Ans: During the registration, a minimum of INR 1 Lakh should be provided as an authorized capital. A minimum paid-up capital requirement is eliminated as a part of Government’s initiative to simplify the business registration in India. However, each shareholder must subscribe at least 1 share for the registration to introduce the sufficient amount for running the business.

Q3. How to reserve the name of a company?

Ans: The name of a company should be formulated as mentioned above. The applicants can provide the maximum of 2 names with their preference order under RUN form.

Q4. Who can become a Director of a Private Limited Company?

Ans: Any natural person above the age of 18 years can become the director in the company after procuring Director Identification Number (DIN).

Q5. What is the Director Identification Number (DIN)?

Ans: Director Identification Number is a unique number assigned by the Ministry of Corporate Affairs to Individuals on whose name the application is made, allowing an individual to be a Director in any Company or Designated Partner in an LLP.

Q6. What is a Digital Signature Certificate? Who shall procure it?

Ans: Digital Signature Certificate is provided in the form of a token issued by Certified Authorities. Any form filed for online company registration in India shall be submitted after affixing the DSC of an Applicant. Also

Q7. What is Authorized Capital and Paid-up Capital?

Ans: Authorised capital shows the maximum amount of capital that a company can raise by way of issue of shares at present or in the future. Whereas, the Paid-up Capital refers to the actual amount raised by a company i.e.; amount paid by the shareholders on the issuance of shares. One can register a company in India by any amount of paid-up capital which can be less or equal to the authorized capital but not exceeding the authorized capital.

Q8. Can a Private Company carry multiple businesses?

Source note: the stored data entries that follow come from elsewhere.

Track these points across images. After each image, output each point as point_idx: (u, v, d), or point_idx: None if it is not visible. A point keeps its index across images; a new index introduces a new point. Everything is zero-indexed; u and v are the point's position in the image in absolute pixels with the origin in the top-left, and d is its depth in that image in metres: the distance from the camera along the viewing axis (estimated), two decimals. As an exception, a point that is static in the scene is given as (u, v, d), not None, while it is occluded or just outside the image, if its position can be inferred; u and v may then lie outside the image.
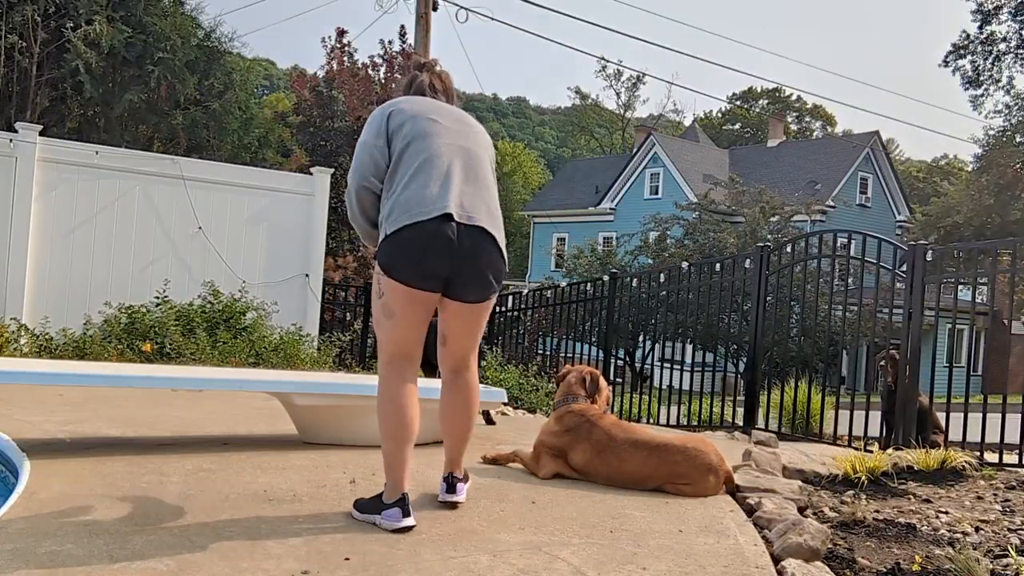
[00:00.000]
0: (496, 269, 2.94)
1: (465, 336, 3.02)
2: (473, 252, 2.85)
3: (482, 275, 2.90)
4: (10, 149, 7.81)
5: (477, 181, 2.94)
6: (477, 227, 2.85)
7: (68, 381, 4.54)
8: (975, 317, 14.23)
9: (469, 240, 2.83)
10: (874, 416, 6.55)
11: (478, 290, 2.92)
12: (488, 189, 2.98)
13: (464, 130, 3.05)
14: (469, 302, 2.94)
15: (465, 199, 2.86)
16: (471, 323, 3.01)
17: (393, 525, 2.74)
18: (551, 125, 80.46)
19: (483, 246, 2.88)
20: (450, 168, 2.89)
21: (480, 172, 2.97)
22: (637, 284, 9.54)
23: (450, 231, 2.79)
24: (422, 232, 2.77)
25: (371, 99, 12.04)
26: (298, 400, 4.15)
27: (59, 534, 2.53)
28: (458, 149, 2.96)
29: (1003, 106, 31.35)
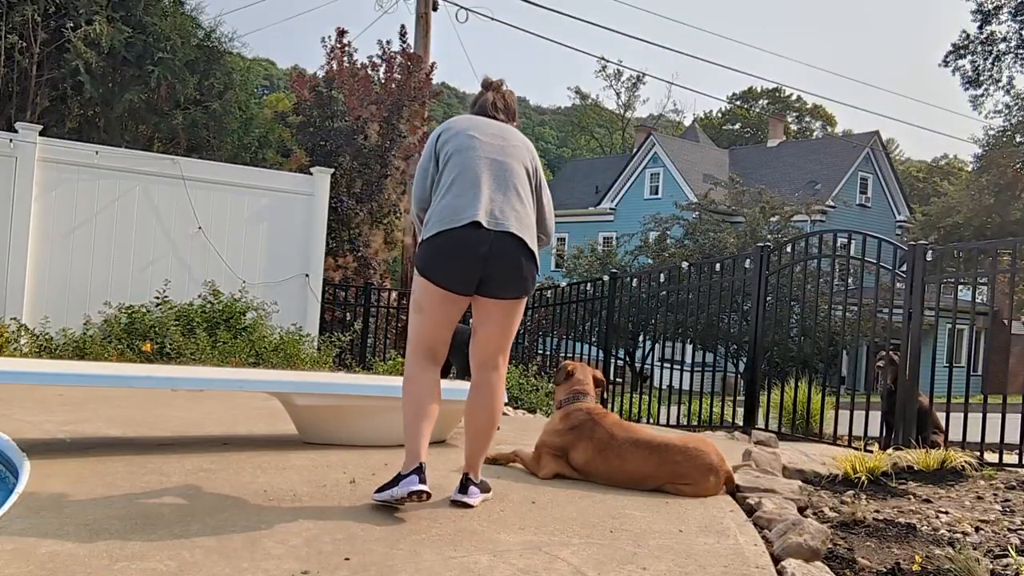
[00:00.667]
0: (527, 271, 3.17)
1: (495, 333, 3.22)
2: (503, 256, 3.09)
3: (512, 277, 3.14)
4: (10, 149, 7.81)
5: (507, 190, 3.17)
6: (507, 232, 3.09)
7: (68, 381, 4.55)
8: (975, 317, 14.23)
9: (499, 245, 3.08)
10: (874, 416, 6.55)
11: (511, 288, 3.15)
12: (519, 197, 3.19)
13: (500, 144, 3.27)
14: (500, 299, 3.16)
15: (495, 207, 3.11)
16: (503, 319, 3.21)
17: (408, 488, 2.92)
18: (551, 125, 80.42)
19: (512, 250, 3.12)
20: (480, 179, 3.14)
21: (511, 181, 3.20)
22: (637, 284, 9.54)
23: (479, 237, 3.06)
24: (452, 238, 3.07)
25: (371, 99, 12.02)
26: (298, 400, 4.15)
27: (59, 534, 2.53)
28: (491, 162, 3.20)
29: (1003, 106, 31.38)
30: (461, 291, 3.12)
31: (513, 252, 3.11)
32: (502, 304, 3.18)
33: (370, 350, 10.78)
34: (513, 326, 3.26)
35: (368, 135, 11.67)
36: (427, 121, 13.40)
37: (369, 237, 11.62)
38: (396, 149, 11.95)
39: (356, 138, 11.64)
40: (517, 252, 3.12)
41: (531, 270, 3.19)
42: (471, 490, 3.16)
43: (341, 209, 11.17)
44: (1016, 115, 30.05)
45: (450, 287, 3.10)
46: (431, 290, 3.13)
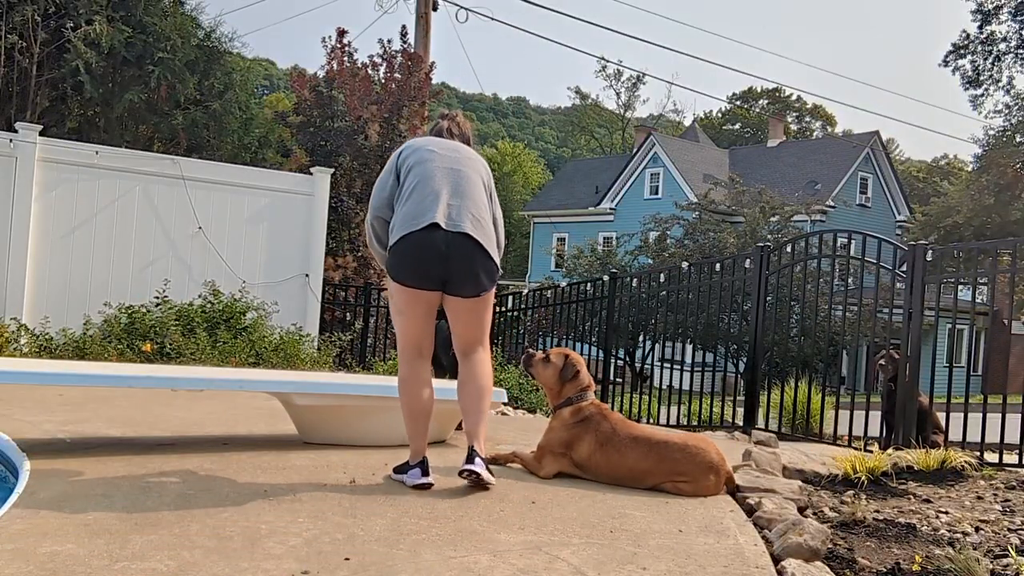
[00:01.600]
0: (484, 268, 3.44)
1: (468, 327, 3.53)
2: (460, 255, 3.37)
3: (471, 274, 3.42)
4: (10, 149, 7.81)
5: (463, 195, 3.46)
6: (462, 233, 3.37)
7: (68, 381, 4.55)
8: (975, 317, 14.24)
9: (456, 244, 3.36)
10: (874, 416, 6.55)
11: (470, 287, 3.43)
12: (475, 202, 3.48)
13: (455, 156, 3.59)
14: (464, 297, 3.45)
15: (452, 211, 3.39)
16: (470, 315, 3.50)
17: (414, 482, 3.34)
18: (551, 125, 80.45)
19: (469, 250, 3.39)
20: (439, 186, 3.44)
21: (467, 188, 3.49)
22: (637, 284, 9.53)
23: (437, 237, 3.34)
24: (414, 240, 3.35)
25: (371, 99, 12.03)
26: (298, 400, 4.15)
27: (59, 534, 2.53)
28: (448, 171, 3.51)
29: (1003, 106, 31.35)
30: (428, 287, 3.40)
31: (469, 252, 3.39)
32: (465, 302, 3.47)
33: (370, 350, 10.78)
34: (482, 320, 3.54)
35: (368, 135, 11.67)
36: (427, 121, 13.40)
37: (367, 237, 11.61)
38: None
39: (356, 138, 11.64)
40: (473, 252, 3.39)
41: (489, 268, 3.45)
42: (476, 460, 3.33)
43: (341, 209, 11.17)
44: (1016, 115, 30.04)
45: (417, 285, 3.40)
46: (403, 291, 3.43)
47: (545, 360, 3.87)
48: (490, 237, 3.47)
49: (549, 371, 3.85)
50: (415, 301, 3.42)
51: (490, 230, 3.49)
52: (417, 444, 3.41)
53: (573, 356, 3.89)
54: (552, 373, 3.83)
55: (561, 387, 3.82)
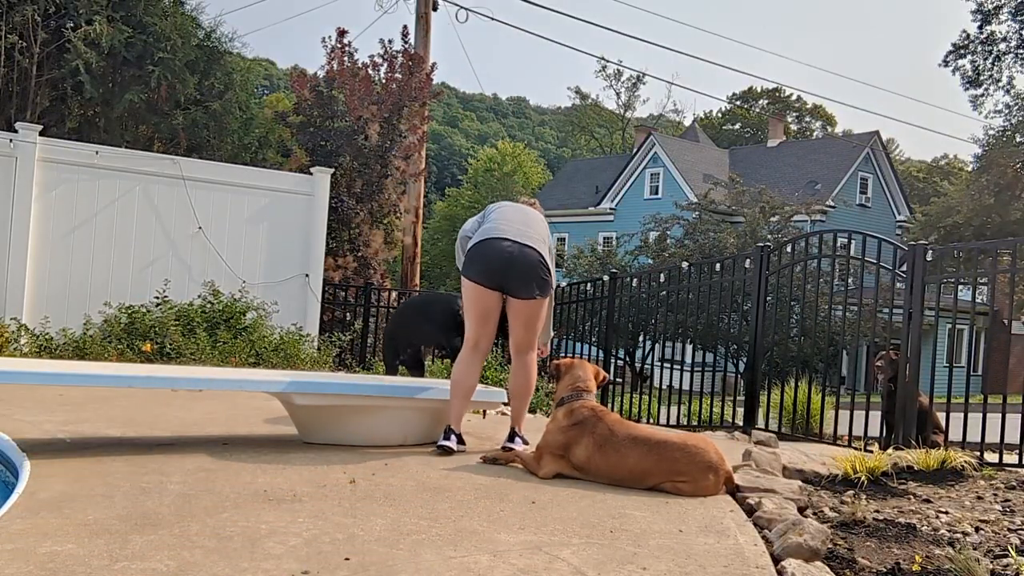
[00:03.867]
0: (540, 277, 4.15)
1: (519, 328, 4.21)
2: (524, 260, 4.12)
3: (529, 279, 4.13)
4: (10, 149, 7.81)
5: (529, 227, 4.30)
6: (528, 245, 4.16)
7: (68, 381, 4.55)
8: (975, 317, 14.24)
9: (521, 252, 4.13)
10: (874, 416, 6.55)
11: (526, 290, 4.13)
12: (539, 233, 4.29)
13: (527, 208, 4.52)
14: (520, 298, 4.15)
15: (520, 234, 4.21)
16: (523, 318, 4.19)
17: (438, 443, 4.14)
18: (551, 125, 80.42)
19: (531, 257, 4.14)
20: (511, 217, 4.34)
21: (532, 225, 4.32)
22: (637, 284, 9.53)
23: (505, 244, 4.14)
24: (485, 245, 4.19)
25: (371, 99, 12.02)
26: (298, 400, 4.15)
27: (59, 534, 2.53)
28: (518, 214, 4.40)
29: (1003, 106, 31.37)
30: (489, 285, 4.12)
31: (532, 259, 4.13)
32: (521, 304, 4.15)
33: (370, 350, 10.78)
34: (534, 324, 4.21)
35: (368, 135, 11.66)
36: (427, 121, 13.39)
37: (369, 237, 11.62)
38: (396, 149, 11.94)
39: (356, 138, 11.63)
40: (534, 259, 4.14)
41: (544, 279, 4.17)
42: (516, 440, 4.16)
43: (341, 209, 11.16)
44: (1016, 115, 30.03)
45: (481, 281, 4.14)
46: (468, 287, 4.18)
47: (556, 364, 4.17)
48: (548, 258, 4.19)
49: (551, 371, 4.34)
50: (478, 298, 4.15)
51: (546, 251, 4.22)
52: (451, 416, 4.19)
53: (567, 360, 4.16)
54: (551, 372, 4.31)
55: (558, 386, 3.98)
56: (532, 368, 4.30)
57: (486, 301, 4.17)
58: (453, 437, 4.12)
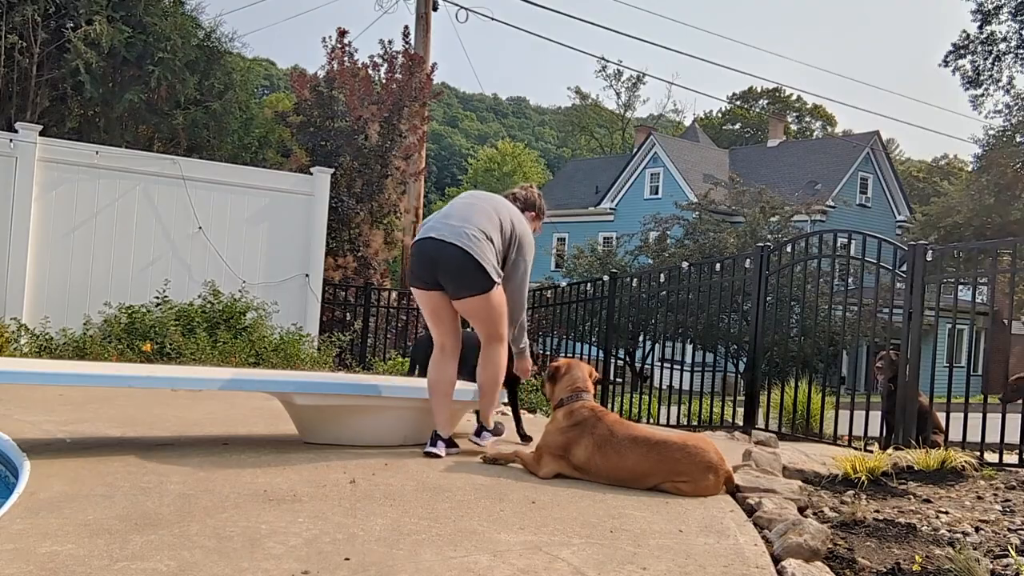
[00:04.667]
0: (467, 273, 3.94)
1: (475, 323, 4.12)
2: (446, 261, 3.95)
3: (454, 279, 3.97)
4: (10, 149, 7.81)
5: (466, 219, 4.03)
6: (448, 243, 3.94)
7: (68, 381, 4.54)
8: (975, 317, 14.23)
9: (443, 253, 3.94)
10: (874, 416, 6.55)
11: (457, 289, 4.00)
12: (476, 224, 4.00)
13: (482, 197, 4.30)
14: (455, 298, 4.04)
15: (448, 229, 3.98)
16: (472, 315, 4.08)
17: (427, 450, 4.01)
18: (551, 125, 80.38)
19: (452, 257, 3.93)
20: (449, 211, 4.15)
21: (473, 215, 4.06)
22: (637, 284, 9.53)
23: (429, 245, 4.00)
24: (415, 248, 4.09)
25: (372, 99, 12.02)
26: (298, 400, 4.15)
27: (59, 534, 2.53)
28: (464, 205, 4.19)
29: (1003, 106, 31.33)
30: (423, 287, 4.07)
31: (455, 259, 3.93)
32: (460, 304, 4.05)
33: (370, 350, 10.78)
34: (486, 318, 4.06)
35: (368, 135, 11.66)
36: (427, 121, 13.39)
37: (369, 237, 11.62)
38: (396, 149, 11.94)
39: (356, 138, 11.63)
40: (458, 259, 3.93)
41: (475, 274, 3.94)
42: (483, 434, 4.21)
43: (341, 209, 11.16)
44: (1016, 115, 30.02)
45: (415, 284, 4.13)
46: (413, 291, 4.20)
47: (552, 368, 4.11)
48: (482, 250, 3.94)
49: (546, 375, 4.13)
50: (423, 302, 4.13)
51: (484, 246, 3.96)
52: (436, 420, 4.09)
53: (564, 361, 4.11)
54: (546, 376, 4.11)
55: (556, 388, 3.94)
56: (499, 359, 4.16)
57: (430, 302, 4.12)
58: (441, 443, 4.02)
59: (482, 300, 3.99)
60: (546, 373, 4.10)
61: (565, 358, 4.33)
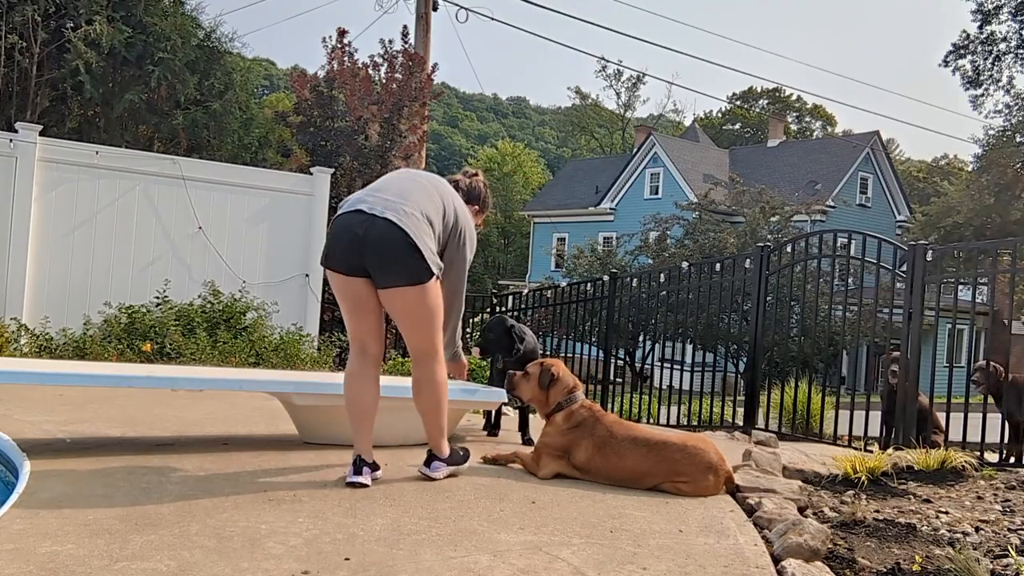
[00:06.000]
0: (404, 258, 3.25)
1: (404, 328, 3.41)
2: (376, 239, 3.24)
3: (386, 262, 3.26)
4: (10, 149, 7.81)
5: (404, 196, 3.38)
6: (382, 218, 3.25)
7: (68, 381, 4.54)
8: (975, 317, 14.21)
9: (373, 228, 3.24)
10: (874, 416, 6.55)
11: (387, 276, 3.28)
12: (415, 202, 3.36)
13: (420, 174, 3.65)
14: (384, 288, 3.31)
15: (381, 203, 3.31)
16: (401, 314, 3.37)
17: (346, 480, 3.33)
18: (551, 125, 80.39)
19: (385, 234, 3.24)
20: (383, 185, 3.47)
21: (412, 192, 3.42)
22: (637, 284, 9.53)
23: (355, 219, 3.29)
24: (337, 222, 3.37)
25: (372, 99, 12.02)
26: (298, 400, 4.15)
27: (59, 534, 2.53)
28: (401, 179, 3.54)
29: (1003, 106, 31.37)
30: (345, 271, 3.31)
31: (387, 235, 3.23)
32: (386, 295, 3.32)
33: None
34: (418, 321, 3.35)
35: (368, 135, 11.66)
36: (427, 121, 13.38)
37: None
38: (396, 149, 11.93)
39: (356, 138, 11.63)
40: (391, 236, 3.23)
41: (412, 256, 3.25)
42: (433, 464, 3.52)
43: (341, 209, 11.14)
44: (1016, 115, 30.03)
45: (335, 268, 3.34)
46: (328, 275, 3.41)
47: (524, 375, 3.91)
48: (420, 232, 3.29)
49: (531, 383, 3.87)
50: (341, 290, 3.38)
51: (423, 228, 3.32)
52: (357, 442, 3.38)
53: (548, 362, 3.92)
54: (533, 384, 3.86)
55: (546, 395, 3.84)
56: (439, 378, 3.46)
57: (350, 290, 3.36)
58: (366, 469, 3.34)
59: (415, 293, 3.29)
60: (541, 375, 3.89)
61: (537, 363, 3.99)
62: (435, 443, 3.51)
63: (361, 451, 3.36)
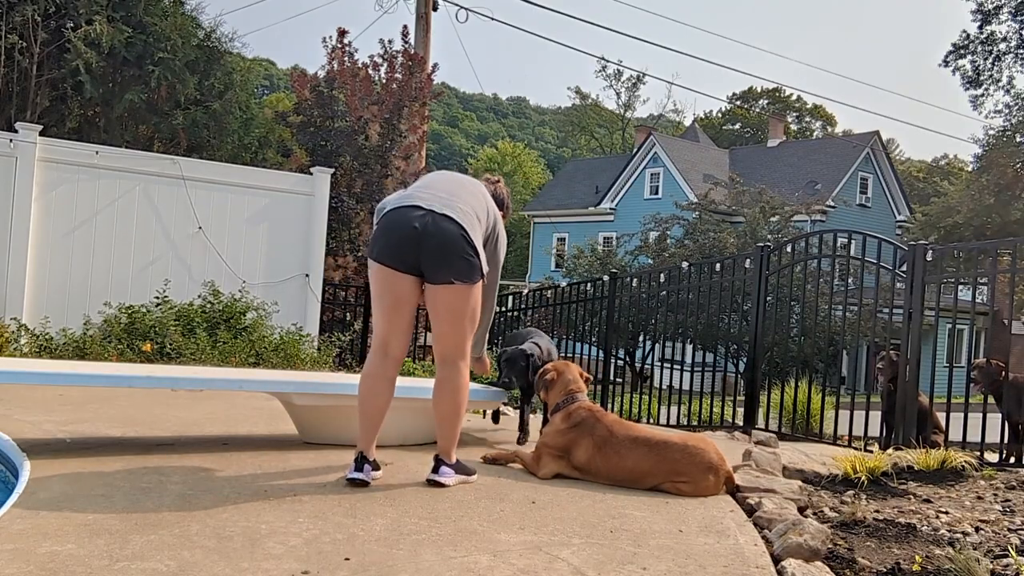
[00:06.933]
0: (462, 255, 3.28)
1: (445, 325, 3.36)
2: (436, 232, 3.26)
3: (445, 257, 3.26)
4: (10, 149, 7.80)
5: (454, 195, 3.42)
6: (442, 214, 3.28)
7: (68, 381, 4.54)
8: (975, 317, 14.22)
9: (433, 222, 3.27)
10: (874, 416, 6.55)
11: (443, 271, 3.28)
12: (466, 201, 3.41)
13: (464, 177, 3.65)
14: (436, 283, 3.31)
15: (437, 200, 3.34)
16: (444, 312, 3.34)
17: (347, 476, 3.34)
18: (551, 125, 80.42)
19: (446, 230, 3.26)
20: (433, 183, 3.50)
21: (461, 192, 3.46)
22: (637, 284, 9.53)
23: (414, 213, 3.29)
24: (392, 216, 3.34)
25: (372, 99, 12.02)
26: (298, 400, 4.15)
27: (59, 534, 2.53)
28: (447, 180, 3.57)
29: (1003, 106, 31.41)
30: (399, 267, 3.29)
31: (449, 232, 3.25)
32: (438, 291, 3.30)
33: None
34: (460, 320, 3.34)
35: (368, 135, 11.67)
36: (427, 121, 13.39)
37: (369, 237, 11.61)
38: (397, 149, 11.94)
39: (357, 138, 11.63)
40: (452, 233, 3.26)
41: (470, 258, 3.29)
42: (441, 469, 3.39)
43: (341, 209, 11.16)
44: (1016, 115, 30.03)
45: (389, 263, 3.30)
46: (376, 271, 3.36)
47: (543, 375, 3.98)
48: (476, 232, 3.34)
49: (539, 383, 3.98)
50: (385, 285, 3.34)
51: (477, 226, 3.37)
52: (362, 439, 3.38)
53: (553, 366, 3.99)
54: (540, 384, 3.97)
55: (546, 395, 3.92)
56: (462, 383, 3.41)
57: (396, 287, 3.32)
58: (367, 466, 3.34)
59: (464, 292, 3.30)
60: (537, 381, 3.97)
61: (552, 363, 4.08)
62: (446, 448, 3.42)
63: (364, 448, 3.36)
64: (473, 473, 3.52)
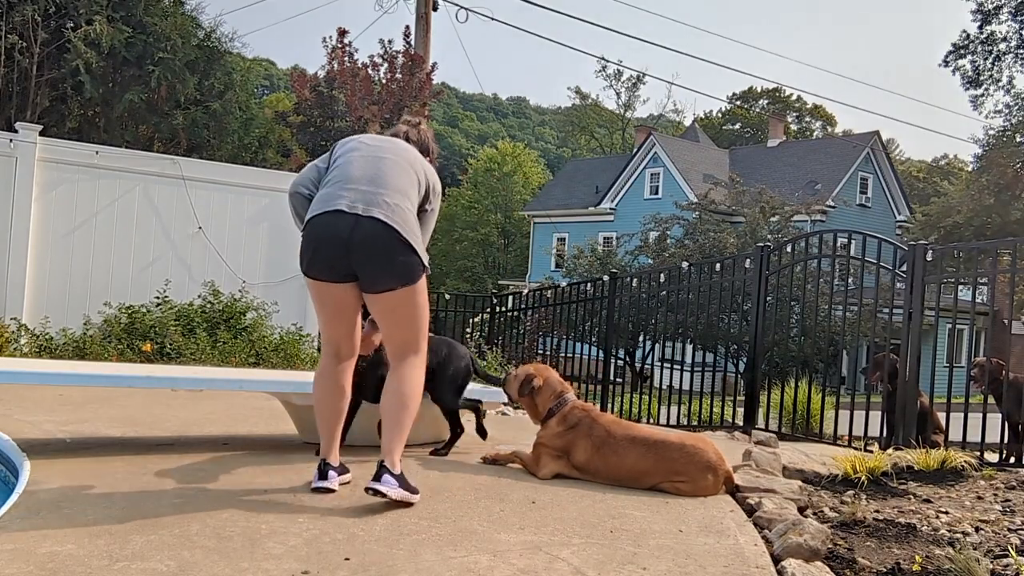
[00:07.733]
0: (397, 259, 3.07)
1: (391, 328, 3.22)
2: (366, 242, 3.03)
3: (379, 265, 3.06)
4: (10, 149, 7.81)
5: (380, 183, 3.14)
6: (370, 217, 3.04)
7: (68, 381, 4.55)
8: (975, 317, 14.23)
9: (361, 229, 3.03)
10: (874, 416, 6.55)
11: (380, 280, 3.09)
12: (394, 188, 3.15)
13: (385, 146, 3.35)
14: (374, 293, 3.14)
15: (362, 197, 3.08)
16: (388, 316, 3.19)
17: (313, 484, 3.23)
18: (551, 125, 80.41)
19: (376, 235, 3.04)
20: (356, 173, 3.18)
21: (387, 176, 3.18)
22: (637, 284, 9.53)
23: (342, 223, 3.04)
24: (318, 224, 3.10)
25: (372, 99, 12.03)
26: (298, 400, 4.14)
27: (59, 534, 2.53)
28: (371, 159, 3.24)
29: (1003, 106, 31.35)
30: (331, 278, 3.12)
31: (380, 238, 3.03)
32: (380, 299, 3.14)
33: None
34: (405, 319, 3.17)
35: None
36: (427, 120, 13.40)
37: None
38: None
39: (356, 138, 11.63)
40: (382, 237, 3.03)
41: (404, 259, 3.07)
42: (384, 478, 2.97)
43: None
44: (1016, 115, 30.01)
45: (318, 276, 3.13)
46: (310, 284, 3.19)
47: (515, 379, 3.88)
48: (410, 228, 3.10)
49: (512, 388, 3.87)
50: (322, 296, 3.19)
51: (411, 223, 3.13)
52: (323, 446, 3.28)
53: (532, 369, 3.89)
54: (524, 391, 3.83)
55: (533, 401, 3.84)
56: (414, 379, 3.18)
57: (334, 296, 3.18)
58: (331, 473, 3.21)
59: (407, 293, 3.11)
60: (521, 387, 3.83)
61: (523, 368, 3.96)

Ans: Yes, a Private Company can carry multiple businesses if it is mentioned in the company’s MoA and approved by a registrar. The company can mention more than one business operating within the same field or of the same nature. Activities which are unrelated, such as fashion designing and event management or construction, those cannot be registered under the same company.

Q9. Can I register the company at the residential place?

Ans: Yes, it is possible to register a Private Company at a commercial or residential place by providing the sufficient proof. A registered office is a place where the business receives communication, if any, from the MCA or any concerned authorities. This address is displayed at the portal of Ministry as well.

Q10. Can NRIs / Foreigners hold shares in Private Limited Company?

Ans: Yes, NRIs or foreigners can hold shares subject to FDI guidelines. However, a foreign participation above 50% will place the company under the category of Foreign Company.

Q11. Does anyone has to be physically present for online company registration in India?

Ans: No, none of the promoters are required to be present when opted to register a company online. All the forms are filed on the web portal and are digitally signed. Also, the required documents can be sent through e-mail or uploaded on our portal for filing.

Q12. What are the statutory requirements to be fulfilled once Private Company is registered?

Ans: Once, the company is registered, it should follow below-mentioned requirements on priority:

  • The opening of the company’s current account within 30 days after receiving the PAN card.
  • Appointment of a Statutory Auditor
  • Depositing paid-up capital as mentioned while registration
  • Issue and allotment of shares

Q13. What are the Annual Compliance requirements to be fulfilled by a Private Company?

Ans: During every financial year, the company must hold one Annual General Meeting (AGM) and at least 4 board meetings (one in each quarter). Further, the accounts and financial statements must be audited by an independent auditor. Subsequently, it shall file form AOC – 4 and MGT – 7 as part of Annual Compliance within given time.